Avec des nuances, aucun observateur ne pense sérieusement que l'économie japonaise soit en voie de désintégration ou puisse s'effondrer comme un château de cartes. L'archipel n'en est pas moins arrivé à un palier : initialement engagé dans une politique de « purge » des effets de la bulle monétaire, le Japon est entré dans un cycle de récession qui s'est accéléré au cours de la seconde moitié de 1993, et auquel trois plans de relance successifs, dont le dernier a été annoncé en septembre à la veille du voyage de M. Hosokawa à Washington, ne semblent pas remédier. Le Japon doit faire face à une situation qu'il n'avait jusqu'à présent pas expérimentée et qui appelle des changements drastiques, non seulement de sa machine productive (comme ce fut le cas lors des récessions précédentes), mais aussi – ce qui est nouveau – dans ses équilibres sociaux.

Discrète rentrée en scène en Asie

La participation d'un contingent de soldats nippons aux opérations de paix au Cambodge est symptomatique d'une orientation que tendent à confirmer des actions symboliques (telles que les efforts de Tokyo pour contribuer à la sauvegarde des monuments culturels de la région comme Angkor). Un renforcement du dialogue politique entre le Japon et les pays de l'Asie du Sud-Est était d'ailleurs le message du Premier ministre Miyazawa au cours de sa tournée asiatique en janvier. Pendant les trois dernières années, les investissements japonais dans le monde ont diminué. Excepté en Asie. En 1992, les implantations en Chine avaient triplé pour atteindre 2,2 milliards de dollars. Au cours de la même année, les échanges avec les « trois » Chine (Hongkong, Taïwan et le continent) se chiffraient à 84,9 milliards de dollars, soit une augmentation de 18 %.

Le yen

L'appréciation de la monnaie nipponne par rapport au dollar (plus de 20 % en un an) affecte les industries exportatrices, mais elle ne suffira sans doute pas, à elle seule, à modifier durablement l'équilibre de la balance des paiements (l'excédent s'oriente vers les 150 milliards de dollars en 1993). Les coûts de la main-d'œuvre sur l'archipel sont cependant désormais comparativement les plus élevés du monde et les entreprises accélèrent les délocalisations. Au choc de la valorisation du yen s'ajoutent un système bancaire affaibli par les mauvaises dettes héritées de la « bulle monétaire » et un recul des investissements productifs. Le rétablissement de la situation du système financier prendra du temps. En revanche, la baisse sensible (– 2,3 %) des investissements doit être nuancée : jusqu'en 1991, le Japon a connu une période de plusieurs années de surinvestissements qui constituent de sérieux acquis pour les industriels dans leurs efforts de redéploiement.

Débat

Le Japon est en effet confronté à des choix de société dont dépendra le redressement de son économie : il lui faut modifier l'allocation des ressources nationales trop longtemps axée sur les gains en productivité. Les industries exportatrices ont absorbé la richesse nationale au détriment des infrastructures.

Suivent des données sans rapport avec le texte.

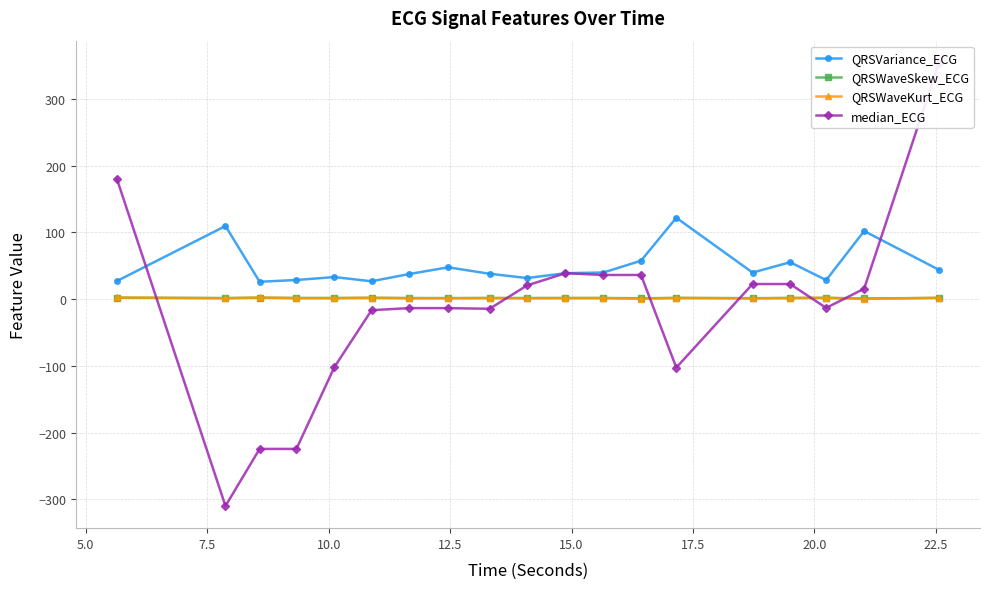

Which series has the largest range (max minus min)?

median_ECG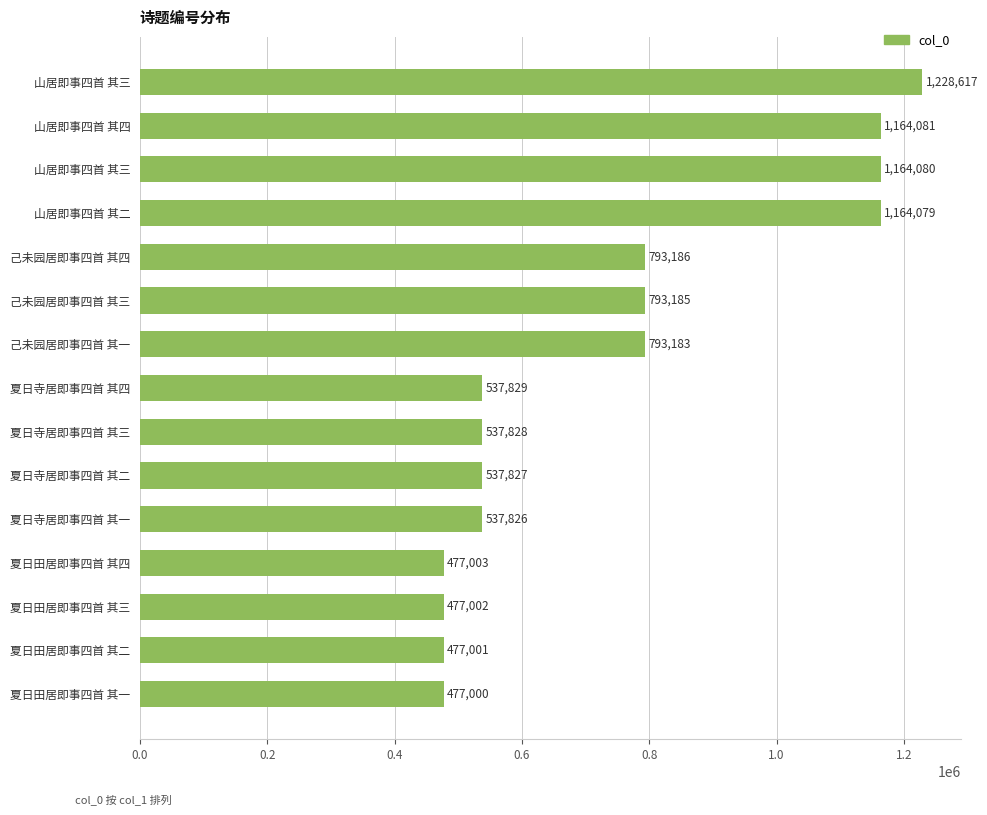

How many categories are shown in the chart?

15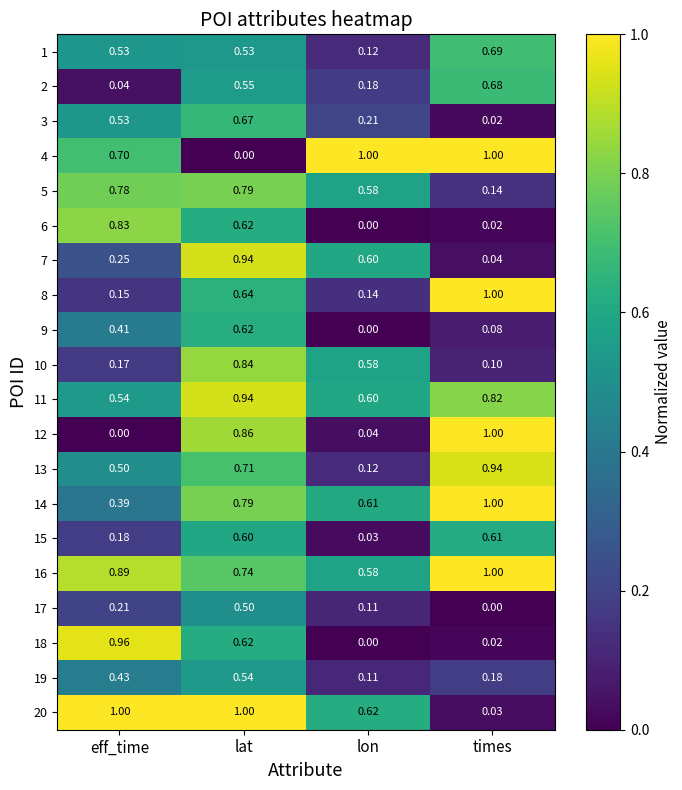

At which category is the sum across all series the highest?

lat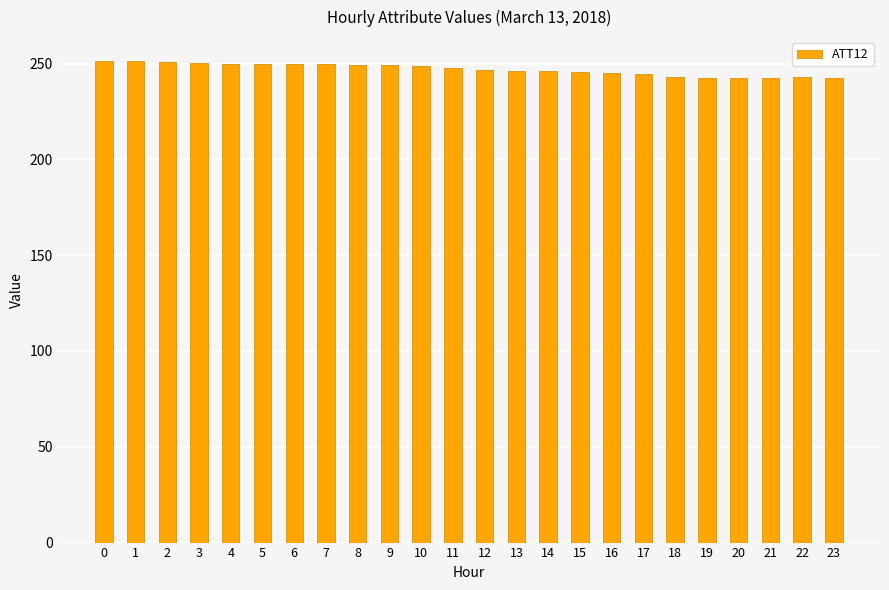

What is the maximum value shown in the chart?

251.2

Le débat engagé au sein des instances dirigeantes, politiques et économiques, sur la répartition de la richesse repose sur une question de fond : une modification des données du « contrat social » nippon qui met l'accent sur le maintien de l'emploi en échange d'une croissance modérée de la consommation et d'une couverture sociale modeste. Jusqu'à présent, le meilleur filet de protection sociale a été la croissance. Or, celle-ci n'est plus au rendez-vous (elle sera inférieure à 1,5 % en 1993).

Personne, pour l'instant, n'envisage un bouleversement du « contrat social » nippon : l'évolution sera graduelle. Ce qui se joue, c'est moins une remise en cause des données de base de ce « contrat » qu'une modification de la répartition de la richesse entre les différentes couches de la population, avec pour toile de fond un renouvellement de la base électorale : après la paysannerie et le petit commerce, ce sont les nouvelles couches moyennes salariées que courtisent les partis.